## JOB ITEM:
Repeat the records below line by line, exactly, finishing on the line that contains "Nessa situação, será otimizado".
'''
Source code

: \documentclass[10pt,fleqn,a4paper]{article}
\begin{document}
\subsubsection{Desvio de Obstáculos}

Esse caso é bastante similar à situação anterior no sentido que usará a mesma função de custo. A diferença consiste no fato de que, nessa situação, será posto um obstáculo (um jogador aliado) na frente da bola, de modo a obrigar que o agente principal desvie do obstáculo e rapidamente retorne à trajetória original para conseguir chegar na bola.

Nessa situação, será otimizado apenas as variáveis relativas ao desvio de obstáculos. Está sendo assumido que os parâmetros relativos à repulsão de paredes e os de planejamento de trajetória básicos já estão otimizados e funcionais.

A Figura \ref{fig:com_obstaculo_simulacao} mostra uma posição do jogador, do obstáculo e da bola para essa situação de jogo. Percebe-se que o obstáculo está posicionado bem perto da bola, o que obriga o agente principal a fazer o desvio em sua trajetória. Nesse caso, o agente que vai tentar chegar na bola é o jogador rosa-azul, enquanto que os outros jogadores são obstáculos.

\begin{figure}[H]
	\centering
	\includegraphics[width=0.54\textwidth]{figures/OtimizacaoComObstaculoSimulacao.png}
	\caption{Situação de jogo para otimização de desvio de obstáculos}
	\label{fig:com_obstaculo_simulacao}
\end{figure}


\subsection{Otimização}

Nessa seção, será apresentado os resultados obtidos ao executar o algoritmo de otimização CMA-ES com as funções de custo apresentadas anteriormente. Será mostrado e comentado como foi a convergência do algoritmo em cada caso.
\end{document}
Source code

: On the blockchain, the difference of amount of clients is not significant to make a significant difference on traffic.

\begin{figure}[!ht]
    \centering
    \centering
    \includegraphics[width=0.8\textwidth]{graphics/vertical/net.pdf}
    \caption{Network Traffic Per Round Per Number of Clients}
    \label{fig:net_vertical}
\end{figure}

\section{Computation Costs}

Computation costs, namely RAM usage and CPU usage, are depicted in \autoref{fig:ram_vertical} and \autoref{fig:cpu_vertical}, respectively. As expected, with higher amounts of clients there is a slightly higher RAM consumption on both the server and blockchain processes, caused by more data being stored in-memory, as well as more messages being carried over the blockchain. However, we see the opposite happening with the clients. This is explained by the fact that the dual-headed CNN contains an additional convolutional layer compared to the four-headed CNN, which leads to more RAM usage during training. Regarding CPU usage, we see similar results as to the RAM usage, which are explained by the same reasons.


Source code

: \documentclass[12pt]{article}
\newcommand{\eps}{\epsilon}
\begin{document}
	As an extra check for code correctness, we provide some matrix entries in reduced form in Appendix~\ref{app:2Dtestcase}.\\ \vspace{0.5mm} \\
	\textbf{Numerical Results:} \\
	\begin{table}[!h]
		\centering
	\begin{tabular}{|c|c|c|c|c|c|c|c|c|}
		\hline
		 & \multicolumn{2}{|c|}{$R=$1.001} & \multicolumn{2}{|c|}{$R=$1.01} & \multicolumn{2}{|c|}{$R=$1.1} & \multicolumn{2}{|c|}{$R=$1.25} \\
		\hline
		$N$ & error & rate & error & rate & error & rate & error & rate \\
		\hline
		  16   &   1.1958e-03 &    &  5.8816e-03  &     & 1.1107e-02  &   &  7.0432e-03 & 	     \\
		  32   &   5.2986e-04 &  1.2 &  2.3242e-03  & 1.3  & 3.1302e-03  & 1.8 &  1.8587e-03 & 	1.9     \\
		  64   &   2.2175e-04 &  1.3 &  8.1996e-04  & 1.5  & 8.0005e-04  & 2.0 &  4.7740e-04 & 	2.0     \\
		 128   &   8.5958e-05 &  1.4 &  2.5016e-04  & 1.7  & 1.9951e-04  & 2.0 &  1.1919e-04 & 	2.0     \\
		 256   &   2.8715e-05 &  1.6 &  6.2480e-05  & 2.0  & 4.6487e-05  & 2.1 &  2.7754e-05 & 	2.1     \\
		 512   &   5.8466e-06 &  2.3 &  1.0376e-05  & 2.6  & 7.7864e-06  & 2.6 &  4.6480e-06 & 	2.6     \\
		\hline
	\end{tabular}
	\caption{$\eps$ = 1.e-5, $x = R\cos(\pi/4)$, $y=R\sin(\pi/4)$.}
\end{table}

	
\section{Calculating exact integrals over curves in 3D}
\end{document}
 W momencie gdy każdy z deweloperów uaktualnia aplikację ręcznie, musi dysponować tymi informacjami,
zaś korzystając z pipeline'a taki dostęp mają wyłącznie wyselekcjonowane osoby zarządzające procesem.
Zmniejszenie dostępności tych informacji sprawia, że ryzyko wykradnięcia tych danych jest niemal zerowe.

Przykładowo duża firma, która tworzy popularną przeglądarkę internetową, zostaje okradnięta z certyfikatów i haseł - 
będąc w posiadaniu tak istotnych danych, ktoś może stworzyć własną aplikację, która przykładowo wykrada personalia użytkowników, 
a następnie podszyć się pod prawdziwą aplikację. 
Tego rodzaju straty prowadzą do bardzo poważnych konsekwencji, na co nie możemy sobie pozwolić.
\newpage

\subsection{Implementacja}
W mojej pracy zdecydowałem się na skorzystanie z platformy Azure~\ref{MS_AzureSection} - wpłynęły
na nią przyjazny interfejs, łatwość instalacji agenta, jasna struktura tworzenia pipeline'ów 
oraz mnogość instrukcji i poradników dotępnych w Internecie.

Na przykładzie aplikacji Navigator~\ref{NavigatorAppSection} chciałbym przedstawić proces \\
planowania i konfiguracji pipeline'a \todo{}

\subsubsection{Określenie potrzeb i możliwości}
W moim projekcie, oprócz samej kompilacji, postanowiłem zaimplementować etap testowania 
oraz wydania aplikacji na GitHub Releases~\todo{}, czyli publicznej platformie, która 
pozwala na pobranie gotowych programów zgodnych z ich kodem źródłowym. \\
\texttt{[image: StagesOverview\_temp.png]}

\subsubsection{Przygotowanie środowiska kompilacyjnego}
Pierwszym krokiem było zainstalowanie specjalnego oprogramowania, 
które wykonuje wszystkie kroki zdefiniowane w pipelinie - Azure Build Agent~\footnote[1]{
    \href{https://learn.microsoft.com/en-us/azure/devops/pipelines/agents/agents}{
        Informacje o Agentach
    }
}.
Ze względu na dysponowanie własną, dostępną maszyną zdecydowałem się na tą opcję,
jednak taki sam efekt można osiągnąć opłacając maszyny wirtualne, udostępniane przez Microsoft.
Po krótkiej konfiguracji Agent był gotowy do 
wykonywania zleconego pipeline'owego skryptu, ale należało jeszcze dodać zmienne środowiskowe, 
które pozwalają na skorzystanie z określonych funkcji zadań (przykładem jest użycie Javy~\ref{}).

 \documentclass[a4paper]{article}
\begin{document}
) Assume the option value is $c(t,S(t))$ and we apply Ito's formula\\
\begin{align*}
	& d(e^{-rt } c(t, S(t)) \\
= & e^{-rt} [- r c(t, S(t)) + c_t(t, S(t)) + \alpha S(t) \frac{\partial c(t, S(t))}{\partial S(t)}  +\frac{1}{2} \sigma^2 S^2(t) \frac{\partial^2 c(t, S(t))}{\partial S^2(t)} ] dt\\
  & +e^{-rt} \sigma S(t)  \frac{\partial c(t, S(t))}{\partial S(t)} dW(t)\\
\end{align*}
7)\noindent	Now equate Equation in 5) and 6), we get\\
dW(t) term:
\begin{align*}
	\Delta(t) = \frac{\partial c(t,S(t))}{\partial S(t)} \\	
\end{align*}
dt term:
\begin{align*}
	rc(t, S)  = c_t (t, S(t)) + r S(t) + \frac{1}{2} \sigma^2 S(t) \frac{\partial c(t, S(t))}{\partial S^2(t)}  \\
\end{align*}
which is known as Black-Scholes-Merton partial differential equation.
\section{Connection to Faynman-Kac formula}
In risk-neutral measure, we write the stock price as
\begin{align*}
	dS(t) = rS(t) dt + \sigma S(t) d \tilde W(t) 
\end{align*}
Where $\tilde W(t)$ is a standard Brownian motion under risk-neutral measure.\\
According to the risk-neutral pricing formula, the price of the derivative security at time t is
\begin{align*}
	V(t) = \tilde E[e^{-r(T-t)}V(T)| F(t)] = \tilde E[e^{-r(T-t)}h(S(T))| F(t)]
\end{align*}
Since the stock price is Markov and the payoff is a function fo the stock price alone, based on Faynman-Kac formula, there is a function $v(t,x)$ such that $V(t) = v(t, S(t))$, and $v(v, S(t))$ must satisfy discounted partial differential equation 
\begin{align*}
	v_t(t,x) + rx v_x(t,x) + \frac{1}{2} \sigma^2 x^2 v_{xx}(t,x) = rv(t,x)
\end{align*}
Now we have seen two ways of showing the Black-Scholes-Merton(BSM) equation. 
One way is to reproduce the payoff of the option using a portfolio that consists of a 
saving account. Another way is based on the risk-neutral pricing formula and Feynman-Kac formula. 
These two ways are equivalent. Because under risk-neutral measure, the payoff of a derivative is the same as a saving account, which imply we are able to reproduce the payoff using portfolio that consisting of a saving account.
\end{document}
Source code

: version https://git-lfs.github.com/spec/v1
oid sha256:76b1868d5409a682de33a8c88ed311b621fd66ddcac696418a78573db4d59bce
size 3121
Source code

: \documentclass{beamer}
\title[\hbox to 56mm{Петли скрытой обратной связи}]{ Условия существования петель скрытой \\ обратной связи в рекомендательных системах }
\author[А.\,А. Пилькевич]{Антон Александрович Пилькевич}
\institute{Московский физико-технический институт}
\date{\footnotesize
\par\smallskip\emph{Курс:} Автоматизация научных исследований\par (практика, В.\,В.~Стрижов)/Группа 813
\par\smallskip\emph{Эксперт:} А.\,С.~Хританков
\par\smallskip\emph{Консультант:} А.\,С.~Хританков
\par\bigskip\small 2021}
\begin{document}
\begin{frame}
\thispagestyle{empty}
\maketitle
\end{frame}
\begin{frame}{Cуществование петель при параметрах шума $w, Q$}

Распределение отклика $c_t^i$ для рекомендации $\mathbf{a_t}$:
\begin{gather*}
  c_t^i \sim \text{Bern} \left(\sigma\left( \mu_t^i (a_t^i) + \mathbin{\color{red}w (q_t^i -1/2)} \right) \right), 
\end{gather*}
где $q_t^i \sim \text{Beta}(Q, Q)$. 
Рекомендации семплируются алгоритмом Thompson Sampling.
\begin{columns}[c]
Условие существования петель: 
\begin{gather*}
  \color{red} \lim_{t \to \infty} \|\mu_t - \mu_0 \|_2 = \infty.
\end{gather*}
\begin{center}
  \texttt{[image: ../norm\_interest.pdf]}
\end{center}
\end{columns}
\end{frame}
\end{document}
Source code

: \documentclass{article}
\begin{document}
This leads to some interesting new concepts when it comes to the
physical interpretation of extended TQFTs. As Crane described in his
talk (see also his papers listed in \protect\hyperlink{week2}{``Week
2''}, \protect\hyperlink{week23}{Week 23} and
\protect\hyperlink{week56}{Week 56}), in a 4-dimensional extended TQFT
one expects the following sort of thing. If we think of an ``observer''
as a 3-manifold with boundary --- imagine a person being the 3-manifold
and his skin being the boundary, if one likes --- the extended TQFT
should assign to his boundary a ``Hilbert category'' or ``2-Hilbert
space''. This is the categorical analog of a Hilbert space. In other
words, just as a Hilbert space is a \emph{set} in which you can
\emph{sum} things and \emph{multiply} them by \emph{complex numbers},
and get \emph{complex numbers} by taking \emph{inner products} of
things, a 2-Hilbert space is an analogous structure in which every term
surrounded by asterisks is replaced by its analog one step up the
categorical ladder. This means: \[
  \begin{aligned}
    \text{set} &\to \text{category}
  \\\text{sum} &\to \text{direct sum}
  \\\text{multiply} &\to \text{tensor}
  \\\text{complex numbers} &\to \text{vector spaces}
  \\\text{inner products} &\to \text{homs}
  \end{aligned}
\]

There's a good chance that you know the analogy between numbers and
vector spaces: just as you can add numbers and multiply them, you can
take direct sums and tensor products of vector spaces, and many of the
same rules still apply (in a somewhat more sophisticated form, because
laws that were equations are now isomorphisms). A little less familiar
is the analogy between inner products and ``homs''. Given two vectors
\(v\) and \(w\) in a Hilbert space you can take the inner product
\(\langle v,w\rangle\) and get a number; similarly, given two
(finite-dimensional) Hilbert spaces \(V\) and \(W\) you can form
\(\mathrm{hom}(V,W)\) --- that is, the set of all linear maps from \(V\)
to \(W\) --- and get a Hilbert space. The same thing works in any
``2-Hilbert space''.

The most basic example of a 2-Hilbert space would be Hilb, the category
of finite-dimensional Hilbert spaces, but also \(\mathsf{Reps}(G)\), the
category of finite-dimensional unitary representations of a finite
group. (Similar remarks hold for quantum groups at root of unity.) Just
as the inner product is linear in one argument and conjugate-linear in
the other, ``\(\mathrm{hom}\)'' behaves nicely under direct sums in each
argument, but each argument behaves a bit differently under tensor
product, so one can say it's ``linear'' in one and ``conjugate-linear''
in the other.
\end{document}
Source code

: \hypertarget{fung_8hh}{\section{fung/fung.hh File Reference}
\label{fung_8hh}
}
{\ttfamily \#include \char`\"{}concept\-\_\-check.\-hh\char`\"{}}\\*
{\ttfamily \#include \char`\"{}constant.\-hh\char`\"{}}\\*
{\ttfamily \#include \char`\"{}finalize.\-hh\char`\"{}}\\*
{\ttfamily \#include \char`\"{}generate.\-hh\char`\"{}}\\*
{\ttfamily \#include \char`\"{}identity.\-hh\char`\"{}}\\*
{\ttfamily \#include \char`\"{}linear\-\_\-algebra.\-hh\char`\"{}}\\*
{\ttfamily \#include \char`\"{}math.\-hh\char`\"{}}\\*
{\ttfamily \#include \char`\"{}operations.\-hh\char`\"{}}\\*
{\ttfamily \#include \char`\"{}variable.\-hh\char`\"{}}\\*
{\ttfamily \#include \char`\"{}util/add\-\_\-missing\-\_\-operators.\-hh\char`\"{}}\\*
'''
## TASK ANSWER:
Source code

: \documentclass[10pt,fleqn,a4paper]{article}
\begin{document}
\subsubsection{Desvio de Obstáculos}

Esse caso é bastante similar à situação anterior no sentido que usará a mesma função de custo. A diferença consiste no fato de que, nessa situação, será posto um obstáculo (um jogador aliado) na frente da bola, de modo a obrigar que o agente principal desvie do obstáculo e rapidamente retorne à trajetória original para conseguir chegar na bola.

Nessa situação, será otimizado apenas as variáveis relativas ao desvio de obstáculos. Está sendo assumido que os parâmetros relativos à repulsão de paredes e os de planejamento de trajetória básicos já estão otimizados e funcionais.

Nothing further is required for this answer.